AW: Absolutely – welcome to our world.  I think they are just beginning to feel the chill wind that has been howling through our industry, simply because we produce skinny little files called MP3s that flap around in the wind – or the internet – like so many leaves in a park in autumn.  Their weighty great big files don’t move so quickly across slow networks, but as the networking speed revs up and revs up – and will not stop revving up – they are being exposed to a similar set of challenges that we have been dealing with for 10 years.

So we are fairly battle hardened, and we still battle and there are still battles to be fought and won. But what I think that they could learn to do, and they could learn to do it with us and partner with us to do this, is to keep kicking the shins of government.  Because actually the solution to all the terrain that exists between consumers, fans, the technology industry and content providers – the answer lies with government, it doesn’t lie with anyone else.  No one’s done anything wrong – the technology industry hasn’t done anything wrong, we haven’t done anything wrong.

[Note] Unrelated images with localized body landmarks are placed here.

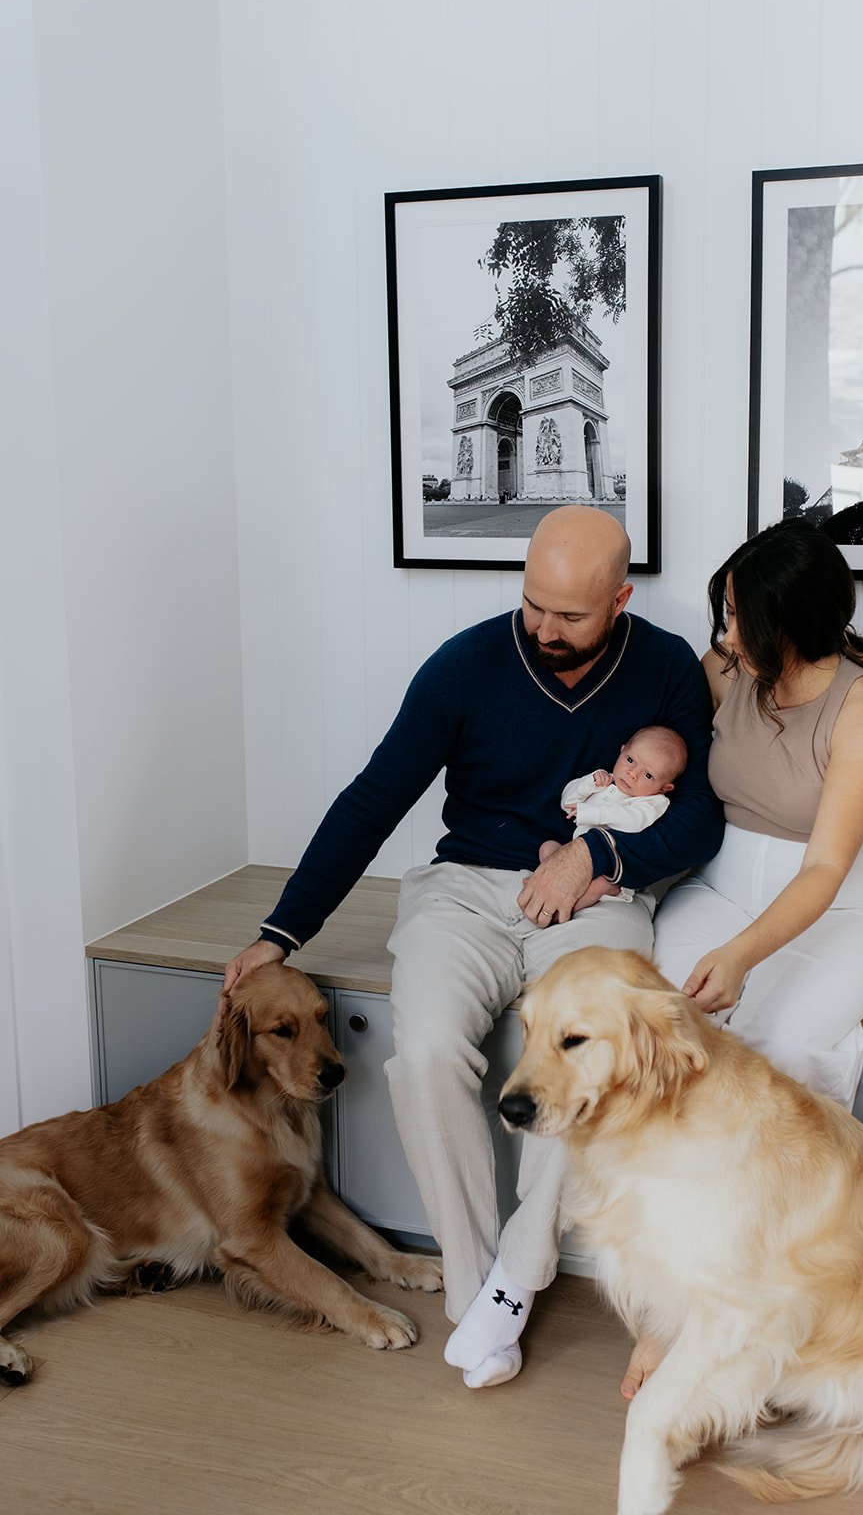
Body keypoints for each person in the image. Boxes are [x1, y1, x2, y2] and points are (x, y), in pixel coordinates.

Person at [222, 506, 725, 1390]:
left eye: (570, 615)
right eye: (533, 604)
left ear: (619, 598)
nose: (544, 629)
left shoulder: (665, 667)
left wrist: (596, 853)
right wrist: (280, 933)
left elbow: (697, 819)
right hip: (463, 890)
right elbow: (373, 797)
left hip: (594, 900)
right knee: (421, 1055)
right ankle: (473, 1281)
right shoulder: (465, 663)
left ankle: (515, 1281)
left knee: (588, 1063)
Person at [619, 519, 863, 1403]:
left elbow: (824, 869)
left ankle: (764, 1301)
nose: (723, 635)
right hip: (721, 884)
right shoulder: (727, 672)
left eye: (738, 618)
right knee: (668, 1039)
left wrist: (740, 955)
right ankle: (681, 1294)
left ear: (791, 624)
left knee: (780, 1055)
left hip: (838, 910)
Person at [539, 725, 689, 908]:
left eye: (648, 775)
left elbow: (632, 821)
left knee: (598, 883)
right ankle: (545, 885)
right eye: (630, 760)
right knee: (548, 849)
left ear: (664, 788)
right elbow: (567, 803)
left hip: (609, 866)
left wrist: (591, 813)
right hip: (575, 856)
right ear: (622, 750)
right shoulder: (606, 781)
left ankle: (593, 895)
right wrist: (589, 784)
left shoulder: (652, 802)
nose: (632, 774)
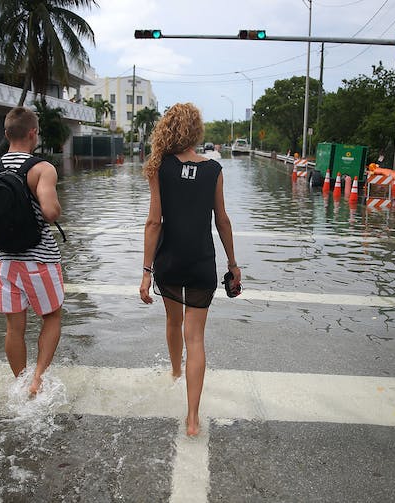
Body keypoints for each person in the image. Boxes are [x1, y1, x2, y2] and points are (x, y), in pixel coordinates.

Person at [139, 103, 242, 436]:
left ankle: (174, 372)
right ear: (196, 130)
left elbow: (154, 222)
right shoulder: (214, 169)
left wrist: (146, 271)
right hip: (201, 263)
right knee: (195, 338)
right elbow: (222, 220)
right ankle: (193, 417)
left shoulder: (158, 167)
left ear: (167, 129)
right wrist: (232, 264)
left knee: (173, 321)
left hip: (169, 261)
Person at [0, 106, 64, 396]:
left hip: (5, 262)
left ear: (6, 135)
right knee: (52, 317)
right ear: (34, 134)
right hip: (40, 260)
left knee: (14, 327)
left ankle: (20, 382)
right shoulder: (42, 169)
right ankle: (37, 380)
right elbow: (51, 212)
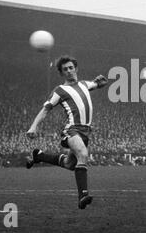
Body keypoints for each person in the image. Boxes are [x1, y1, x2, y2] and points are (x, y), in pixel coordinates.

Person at [26, 55, 108, 209]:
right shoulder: (60, 90)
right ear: (61, 73)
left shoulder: (84, 84)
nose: (69, 71)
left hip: (85, 132)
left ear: (76, 69)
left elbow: (96, 84)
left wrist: (100, 83)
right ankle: (83, 195)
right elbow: (46, 109)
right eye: (65, 69)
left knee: (70, 164)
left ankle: (39, 155)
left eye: (71, 68)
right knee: (83, 154)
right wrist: (33, 126)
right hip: (71, 130)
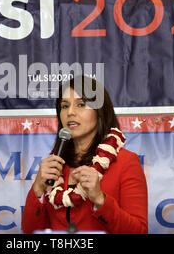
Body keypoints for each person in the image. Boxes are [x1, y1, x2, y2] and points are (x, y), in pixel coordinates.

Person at [21, 75, 148, 234]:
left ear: (99, 112)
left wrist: (100, 200)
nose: (71, 112)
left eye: (81, 104)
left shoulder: (126, 162)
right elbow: (30, 232)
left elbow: (139, 232)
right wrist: (38, 188)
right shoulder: (56, 164)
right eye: (65, 106)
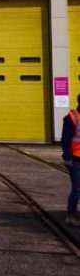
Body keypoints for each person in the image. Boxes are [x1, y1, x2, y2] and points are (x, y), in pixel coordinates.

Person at [60, 95, 80, 226]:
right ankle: (71, 214)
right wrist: (67, 157)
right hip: (76, 159)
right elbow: (66, 139)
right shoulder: (72, 118)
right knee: (77, 188)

You’ve just got to read this morning’s press, that somebody made a wee little mistake by putting up the U2 album. In any other time in any other business they’d be saying ‘forward planning, jolly good, well done that man’ – but they got the U2 digital album ready for sale on iTunes three weeks before release.  Someone pressed the wrong button, it went out.  This morning 100,000 people have downloaded it from a bit-torrent.

People say, ‘let’s find a consensual place to live with the ISPs’, and I have been centrally involved in that message and that debate.  I’m going off it right now – partly because the ISPs themselves have not seen that they’re driving their own business values to zero and that the answer to a vibrant, rich, diversified ISP industry is with content providers. But there’s so desperately keen not to say that anywhere outside of the pub after midnight, I would think.  The truth that dare not speak its name.  The ISPs have been difficult.

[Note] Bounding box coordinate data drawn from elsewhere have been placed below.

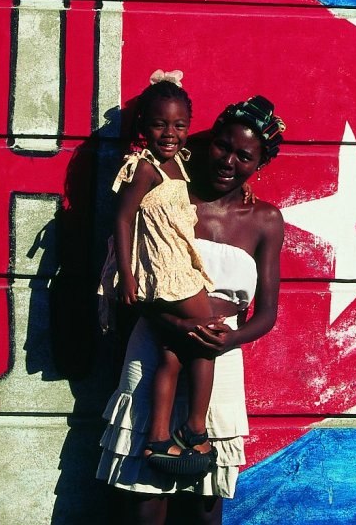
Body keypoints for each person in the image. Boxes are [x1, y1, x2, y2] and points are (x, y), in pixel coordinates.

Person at [97, 95, 287, 525]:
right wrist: (175, 323)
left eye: (244, 155)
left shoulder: (266, 220)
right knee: (145, 490)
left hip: (219, 358)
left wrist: (227, 338)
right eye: (222, 146)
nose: (228, 161)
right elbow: (140, 274)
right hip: (154, 346)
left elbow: (266, 313)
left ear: (260, 162)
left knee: (205, 497)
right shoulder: (170, 199)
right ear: (207, 141)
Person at [104, 70, 220, 474]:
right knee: (209, 340)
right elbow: (122, 218)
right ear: (142, 126)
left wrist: (242, 188)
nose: (170, 133)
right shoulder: (145, 168)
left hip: (177, 264)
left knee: (172, 354)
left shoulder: (178, 165)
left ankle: (156, 438)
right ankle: (194, 429)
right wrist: (128, 275)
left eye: (179, 125)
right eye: (159, 124)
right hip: (166, 271)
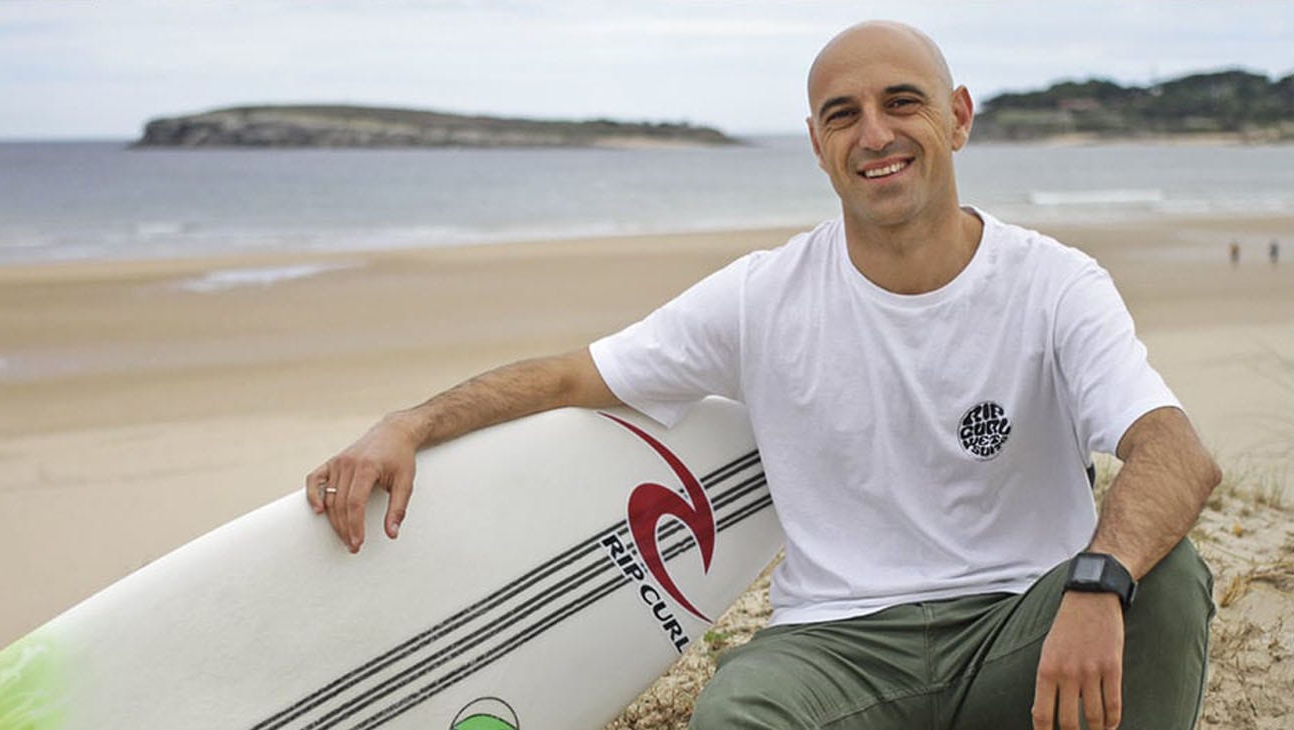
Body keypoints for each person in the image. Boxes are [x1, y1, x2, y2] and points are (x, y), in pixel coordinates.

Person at [306, 21, 1219, 730]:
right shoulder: (762, 297)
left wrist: (1099, 584)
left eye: (903, 102)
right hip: (842, 647)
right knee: (737, 712)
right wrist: (409, 422)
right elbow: (568, 379)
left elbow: (1173, 451)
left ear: (959, 116)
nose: (875, 134)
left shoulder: (1052, 283)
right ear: (818, 145)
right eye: (842, 115)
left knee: (1166, 579)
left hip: (1024, 623)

I’ve been working with the government, or attempting to work with them, for 10 years. I take all my new jobs in the spirit of challenge, of adventure, of learning, and this one has been particularly challenging and adventurous and about learning and very fulfilling.  But 10 years in, if you don’t recognise that you have failed to move one iota of change through government you’ve got to put it down to them not you. I’m not an unsuccessful person.

SO: The creative industries have had very little movement their way, it’s not translated into anything positive except for the film industry.

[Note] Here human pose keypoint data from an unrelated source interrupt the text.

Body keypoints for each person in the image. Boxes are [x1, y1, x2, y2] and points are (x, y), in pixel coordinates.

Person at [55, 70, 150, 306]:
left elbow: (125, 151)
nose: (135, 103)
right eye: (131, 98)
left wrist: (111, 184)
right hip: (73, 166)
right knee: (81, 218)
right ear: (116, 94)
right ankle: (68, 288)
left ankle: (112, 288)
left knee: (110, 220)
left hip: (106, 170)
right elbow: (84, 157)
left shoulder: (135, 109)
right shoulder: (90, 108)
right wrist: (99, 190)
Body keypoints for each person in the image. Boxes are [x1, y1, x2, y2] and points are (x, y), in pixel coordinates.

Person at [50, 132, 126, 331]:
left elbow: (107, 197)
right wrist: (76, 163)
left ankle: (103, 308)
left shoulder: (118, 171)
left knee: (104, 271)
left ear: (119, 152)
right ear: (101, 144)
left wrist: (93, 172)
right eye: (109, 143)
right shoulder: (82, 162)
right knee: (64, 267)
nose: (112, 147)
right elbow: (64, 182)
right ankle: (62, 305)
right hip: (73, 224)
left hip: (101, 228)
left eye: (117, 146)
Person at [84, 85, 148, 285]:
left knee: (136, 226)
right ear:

AW: That’s right, and a lot of waffle.  I noticed Gordon Brown, his little speech tick trotting out the finance out first as an example of great British industry has been replaced by us, we are now number one in his speech tick.  He has so far not put together a single policy – endless consultations, endless green papers.  I can point with almost forensic precision about what government should do about SME enablement, what government should do about access to finance and access to markets, both here and internationally.  I’m not actually wrong, and I know you may say I’m probably telling them the wrong way, well I probably have.  But I’m an entrepreneur – I’m not a lobbyist and I’m not lawyer.  And if they need lobbyists and lawyers to speak to them in lobby speak, you’ll get the sort of results that you currently see government performance pointing to, which is very mediocre.

SO: So it’s an un-resolvable saga for the music industry to conquer.

AW: We accept that we didn’t particularly speak with a unified, coherent voice.  There’s no particularly compunction to do that, but government used that as a reason for inertia at their end.  So we’ve created UK Music – with Fergal Sharkey as the Chief Executive –  which combines all elements of the music industry into one. Get out of that.